The stampede of bishops from the Church of England continues:
In little more than a year, four former Church of England bishops have come into full communion with the Catholic Church, either through the ordinary Roman Catholic diocese or through the Ordinariate of Our Lady of Walsingham, a Catholic diocese with Anglican traditions for the United Kingdom established under Pope Benedict XVI’s 2009 apostolic constitution Anglicanorum Coetibus.
If there’s one thing I’ve come to realise, it’s that Anglicans–or just about anyone else–don’t understand how Roman Catholicism really works. To join the one true church, with its continuity of institution, history and doctrine is one thing. To meaningfully live out the Christian life in its deficient pastoral system and some of the internal conflicts that beset it is another matter altogether. Or, as one Scottish Baptist pastor put it, “To live in love with the saints above, that would be glory/To live and grow with the saints below, that’s another story.”
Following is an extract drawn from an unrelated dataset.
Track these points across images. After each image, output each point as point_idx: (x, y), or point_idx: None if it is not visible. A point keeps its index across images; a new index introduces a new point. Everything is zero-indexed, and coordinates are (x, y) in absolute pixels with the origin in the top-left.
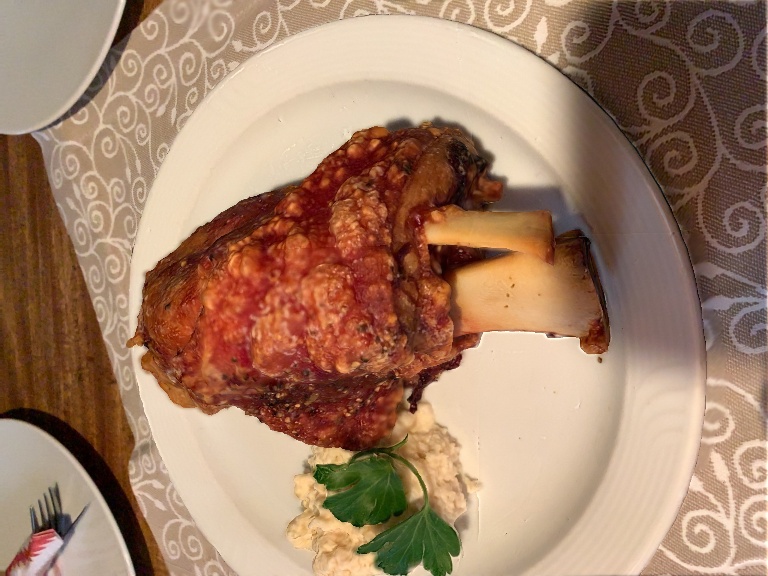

With two of these esteemed swimmers (Gavin Ashenden and Michael Nazir-Ali) the timing issue is critical. Given the erratic performance of the current Occupant of the See of Peter, this doesn’t strike me as a good time to become Roman Catholic in any capacity. The church is struggling with many core issues–its celibate priesthood, the homosexual ring(s) that have emerged in that priesthood, the siren call of worldly acceptance (which has always been a problem for the RCC) and so on. It’s really hard to know how things are to come out. I’m not even sure that the Ordinariate is going to endure once the Vatican figures out people are using it as a substitute for either TLM Catholicism, #straightouttairondale Catholicism, or both.
I think the best strategy is for Continuing Anglicanism to get its act together (something that it shows signs of doing,) get rid of “egos inflatable to any size,” and present itself as sort of a “Catholicism in exile” until things look clearer one way or another at Rome.